“Although,” Jane said, “you will
never be able to live your own Life until she is gone,
Bab.”
“There is Carter Brooks,” I suggested.
“But he is poor. And anyhow she is not
in Love with him.”
“Leila is not one to care about Love,”
said Jane. “That makes it eazier.”
“But whom?” I said. “Whom,
Jane?”
We thought and thought, but of course it was hard,
for we knew none of those who filled my sister’s
life, or sent her flours and so on.
At last I said:
“There must be a way, Jane. There
must be. And if not, I shall make one.
For I am desparate. The mere thought of going
back to school, when I am as old as at present and
engaged also, is madening.”
But Jane held out a warning hand.
“Go slow, dearie,” she said, in a solemn
tone. “Do nothing rash. Remember this,
that she is your sister, and should be hapily married
if at all. Also she needs one with a strong hand
to control her. And such are not easy to find.
You must not ruin her Life.”
Considering the fatal truth of that, is it any wonder
that, on contemplateing the events that folowed, I
am ready to cry, with the great poet Hood: 1835-1874:
whose numerous works we studied during the spring
term:
Alas, I have walked
through life
To heedless where I
trod;
Nay, helping to trampel
my fellow worm,
And fill the burial
sod.
If I were to write down all the surging thoughts that
filled my brain this would have to be a Novel instead
of a Short Story. And I am not one who beleives
in beginning the life of Letters with a long work.
I think one should start with breif Romanse.
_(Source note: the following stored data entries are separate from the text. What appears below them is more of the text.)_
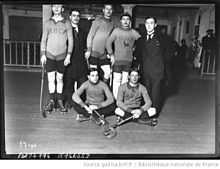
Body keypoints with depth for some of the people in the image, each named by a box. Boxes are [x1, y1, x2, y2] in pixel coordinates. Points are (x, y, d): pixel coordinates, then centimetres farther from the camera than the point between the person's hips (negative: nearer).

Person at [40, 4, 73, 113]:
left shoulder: (66, 23, 2)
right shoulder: (48, 23, 7)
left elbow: (70, 40, 2)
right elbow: (43, 40, 8)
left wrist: (68, 55, -5)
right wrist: (43, 54, 0)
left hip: (61, 56, -1)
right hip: (49, 55, 1)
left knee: (60, 79, 5)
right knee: (51, 79, 2)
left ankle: (60, 101, 14)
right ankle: (51, 101, 10)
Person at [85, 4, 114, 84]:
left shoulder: (112, 23, 10)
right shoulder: (98, 20, -4)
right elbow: (90, 35, -6)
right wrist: (88, 50, -11)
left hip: (103, 54, 4)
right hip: (94, 52, -4)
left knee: (108, 72, 1)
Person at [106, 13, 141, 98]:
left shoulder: (133, 32, 5)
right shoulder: (116, 31, 2)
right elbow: (108, 42, 2)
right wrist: (111, 55, -3)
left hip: (129, 60, 2)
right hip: (117, 60, -1)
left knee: (125, 80, 5)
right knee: (117, 79, 0)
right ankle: (116, 98, 8)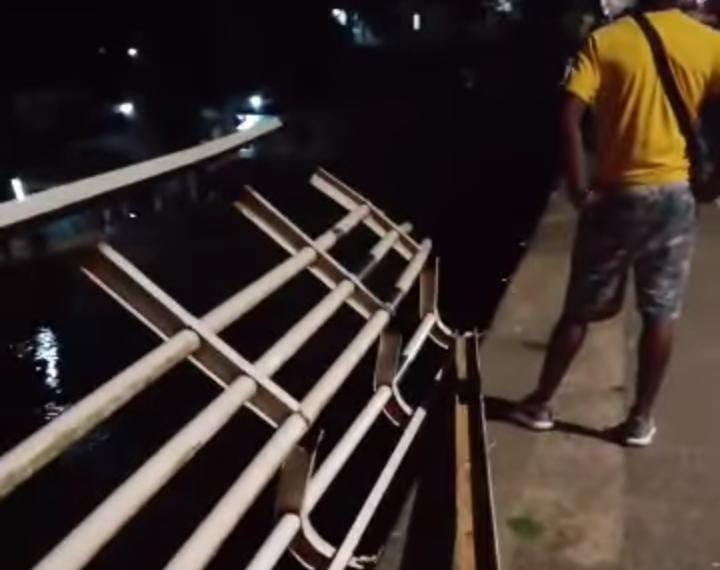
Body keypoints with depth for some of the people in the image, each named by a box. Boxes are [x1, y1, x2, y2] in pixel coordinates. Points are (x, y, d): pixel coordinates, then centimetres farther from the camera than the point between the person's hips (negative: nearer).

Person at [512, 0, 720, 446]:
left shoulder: (605, 40, -3)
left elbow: (570, 116, -15)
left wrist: (579, 187, -10)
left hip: (617, 193, 0)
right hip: (674, 194, 0)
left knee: (582, 309, 12)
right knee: (661, 314, 11)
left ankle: (540, 404, 23)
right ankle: (641, 419, 19)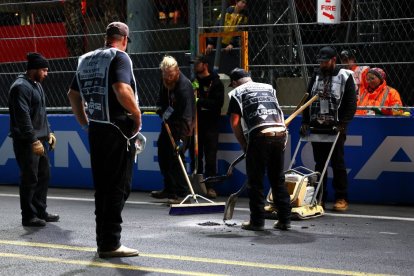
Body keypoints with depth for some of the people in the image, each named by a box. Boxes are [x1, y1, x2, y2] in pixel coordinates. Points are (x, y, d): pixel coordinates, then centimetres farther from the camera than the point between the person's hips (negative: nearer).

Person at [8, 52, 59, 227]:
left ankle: (40, 211, 22)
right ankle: (28, 216, 2)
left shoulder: (37, 85, 17)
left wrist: (48, 132, 18)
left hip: (40, 139, 10)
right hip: (26, 141, -10)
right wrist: (34, 140, -23)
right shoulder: (21, 87, -14)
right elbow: (23, 117, -21)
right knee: (29, 179, -5)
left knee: (44, 175, 13)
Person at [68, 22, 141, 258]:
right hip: (117, 130, -7)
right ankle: (111, 244, 0)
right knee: (118, 187, -1)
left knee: (102, 187, 14)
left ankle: (103, 241, 20)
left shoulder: (87, 60, 14)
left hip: (95, 130, 7)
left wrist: (84, 122, 25)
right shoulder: (119, 57, -10)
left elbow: (73, 94, 20)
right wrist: (137, 114, -14)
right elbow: (122, 90, -26)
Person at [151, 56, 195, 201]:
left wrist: (182, 138, -40)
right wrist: (163, 110, -2)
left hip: (181, 125, -9)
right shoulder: (166, 81, -1)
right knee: (162, 152, 11)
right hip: (169, 121, 9)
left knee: (176, 155, -15)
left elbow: (186, 114, -34)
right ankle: (169, 189, 21)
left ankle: (181, 192, -9)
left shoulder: (184, 85, -28)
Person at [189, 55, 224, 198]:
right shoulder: (193, 81, 13)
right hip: (195, 123, 4)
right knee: (195, 155, 5)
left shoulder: (216, 82, 0)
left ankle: (210, 186, -3)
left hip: (210, 125, -4)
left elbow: (218, 103, -11)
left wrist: (199, 101, -17)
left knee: (210, 157, -6)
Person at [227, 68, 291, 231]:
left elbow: (235, 122, 7)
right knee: (278, 179, 14)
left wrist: (243, 144, 17)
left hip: (259, 135, -4)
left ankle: (257, 221, 8)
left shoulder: (236, 93, 12)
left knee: (255, 181, 6)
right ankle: (284, 220, 14)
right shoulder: (268, 88, 26)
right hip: (280, 133, 4)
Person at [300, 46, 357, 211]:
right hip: (317, 128, 5)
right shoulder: (316, 77, 15)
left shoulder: (345, 77, -1)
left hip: (335, 129, -5)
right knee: (319, 164, 7)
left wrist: (343, 124, -16)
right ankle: (319, 199, 12)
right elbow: (308, 101, 17)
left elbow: (351, 104, -6)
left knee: (338, 164, -3)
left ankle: (341, 199, 2)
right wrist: (305, 122, 7)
For is not Romanse itself but breif, the thing of
an hour, at least to the Other Sex?
Women and girls, having no interest outside their
hearts, such as baseball and hockey and earning saleries,
are more likely to hug Romanse to their breasts, until
it is finaly drowned in their tears.
I pass over the next few days, therfore, mearly stating
that my affaire de COUER went on rapidly,
and that Leila was sulkey and had no
male visitors. On the day after the
Ball Game Tom took me for a walk, and in a corner
of the park, he took my hand and held it for quite
a while. He said he had never been a hand-holder,
but he guessed it was time to begin. Also he
remarked that my noze need not worry me, as it exactly
suited my face and nature.
“How does it suit my nature?” I asked.
“It’s—well, it’s cute.”
“I do not care about being cute, Tom,”
I said ernestly. “It is a word I despize.”
“Cute means kissible, Bab!” he said, in
an ardent manner.
“I don’t beleive in kissing.”
“Well,” he observed, “there is kissing
and kissing.”
But a nurse with a baby in a perambulater came along
just then and nothing happened worth recording.